A Complex Past and Present

My charge was to respond to the Editor’s Note written by Frank Matthews. The first thing that came into my mind was “Where do I begin?”
It seems to me the relationships between Black women and Black men have always been a bit more complex than the average female-male relationships of other ethnic groups. Considering our history, this is somewhat understandable.
It also has been my observation that Black women are fiercely loyal to Black men — sometimes to their own detriment. For example, many Black women are baffled and hurt, when they see Black men in interracial relationships. They often take it as a personal affront. I don’t think being loyal and supportive of Black men is a “choice” Black women decided to make eons ago, but it’s a feeling that in most cases comes natural. After all, our fathers, brothers and sons are Black, why wouldn’t we want Black men to succeed and be happy?
While unconditional love and support is admirable, Black women still need to hold all Black men — our husbands, sons, colleagues, etc. — accountable. Lowering our expectations of Black men does them and the Black community at large a disservice.

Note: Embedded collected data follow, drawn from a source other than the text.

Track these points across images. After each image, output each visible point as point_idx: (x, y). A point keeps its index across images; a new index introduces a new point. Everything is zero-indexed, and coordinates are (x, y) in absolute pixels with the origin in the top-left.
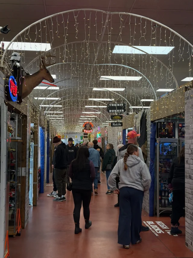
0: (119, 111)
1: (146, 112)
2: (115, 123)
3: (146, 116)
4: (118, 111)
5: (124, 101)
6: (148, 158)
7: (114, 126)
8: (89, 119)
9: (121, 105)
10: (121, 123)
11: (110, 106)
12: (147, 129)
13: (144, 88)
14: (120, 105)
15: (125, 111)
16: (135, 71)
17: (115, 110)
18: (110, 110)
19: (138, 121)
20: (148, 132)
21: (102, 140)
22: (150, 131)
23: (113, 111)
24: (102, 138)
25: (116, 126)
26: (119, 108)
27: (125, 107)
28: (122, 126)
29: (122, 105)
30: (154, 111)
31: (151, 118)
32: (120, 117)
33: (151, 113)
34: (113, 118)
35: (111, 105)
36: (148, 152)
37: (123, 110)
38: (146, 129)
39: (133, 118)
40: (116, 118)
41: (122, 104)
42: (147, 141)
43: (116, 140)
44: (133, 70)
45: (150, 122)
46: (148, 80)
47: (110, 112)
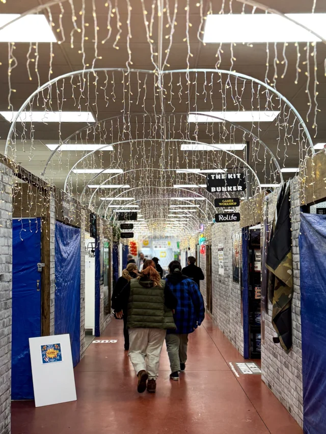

While speaking at the Arkansas Black Student Association conference at Arkansas State University earlier this month, the students participated in a “Battle of the Sexes.” This session, complete with a talk-show format and a host, gave the college students an opportunity to present “real-life” scenarios, primarily having to do with female-male relationships. The gender gap was evident in the room — the Black male college students took up one small side of the auditorium and the women took over the remaining space. While I must say all of the college students — both male and female — were quite respectful of each other’s views — many of the male students’ responses to the women’s questions disturbed me. They often admitted that their sometimes less-than-exemplary behavior was the result of “being able to get away with it,” and added that they know women will “take us back” regardless of their behavior. Many of the young women agreed that this was often the case.
The young men’s comments could be attributed to their youth and or being male, and have nothing to do with their ethnicity. But what is disturbing is the young age at which men and women begin to exhibit behavior that inevitably leads to disrespectful and consequently unsuccessful relationships with each other.
By and large, Black women have shown great tolerance in their dealings with Black men. Putting up with “it” from men is I think Black women’s subconscious way of apologizing to Black men for the hardships they have endured and continue to experience. We realize that although we’re of the same ethnicity, there are things Black men will experience that we won’t. There are assumptions people make about Black men, which are often negative, that are not made about Black women.
So in response to Frank’s call for an apology and a renewed commitment from Black men, I think it’s safe to say, “We accept your apology.” Nevertheless, Black men should be reminded that, “Actions speak louder than words.”
This is a special edition of Black Issues in which we highlight the contributions of African American women in higher education. Finding the right approach and angle for this edition was not easy as it’s impossible to profile all Black women in higher education in just one edition. Yet, I’m always excited when we highlight the contributions of women, for obvious reasons of course, but seeing women achieve despite the many obstacles we must often overcome, both professional and personal, is always impressive and most of all, inspiring.